Alle weiteren Informationen zum Ticketerwerb und zum Vorverkauf finden Sie unter www.hsv.de/ticket.

Und dann auch noch dies:

20 Tage vor Beginn der neuen Saison der Fußball-Bundesliga überträgt Sat.1 aus Hamburg SV den Liga-total!-Cup als ersten großen Härtetest live. Bei der vierten Auflage des Turniers (4. und 5. August) stehen sich in der Imtech Arena der deutsche Meister Borussia Dortmund, Rekordchampion Bayern München, Gastgeber HSV und dessen Nordrivale Werder Bremen gegenüber.

In der ersten Halbfinal-Begegnung am Samstag um 16.30 Uhr treffen der HSV und Titelverteidiger Dortmund aufeinander, in der zweiten Partie (18.15 Uhr) kämpfen Bremen und die Bayern um das Erreichen des Endspiels.
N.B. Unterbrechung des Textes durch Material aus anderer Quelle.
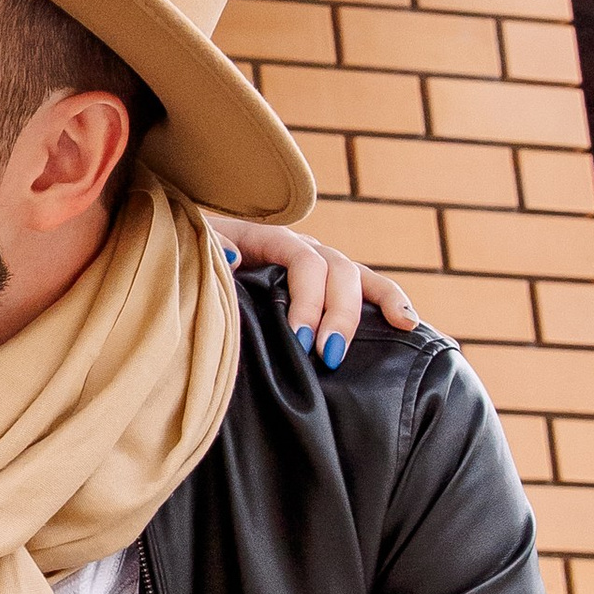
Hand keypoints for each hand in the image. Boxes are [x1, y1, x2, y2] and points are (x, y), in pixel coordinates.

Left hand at [205, 216, 417, 370]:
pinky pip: (364, 289)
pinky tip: (409, 323)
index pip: (302, 260)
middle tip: (326, 355)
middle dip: (338, 312)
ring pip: (357, 276)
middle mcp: (299, 249)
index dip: (307, 298)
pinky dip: (388, 301)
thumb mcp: (191, 249)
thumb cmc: (187, 261)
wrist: (184, 259)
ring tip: (400, 326)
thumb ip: (209, 252)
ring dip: (374, 305)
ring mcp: (316, 266)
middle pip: (336, 269)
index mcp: (267, 238)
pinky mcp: (324, 289)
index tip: (300, 338)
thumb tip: (235, 260)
Das Spiel um Platz drei (16.30) und das Finale (18.15) finden am Sonntag statt.

Und auch das kam gerade noch rein:

Der HSV bestreitet am 11. August ein Testspiel beim spanischen Erstligisten RCD Mallorca. Das gab der Verein Mittwoch bekannt. Die Partie in Palma gegen den Achten der Primera Division beginnt um 22.00 Uhr.

Ich wünsche euch einen wunderschönen und stressfreien Fußball-Abend.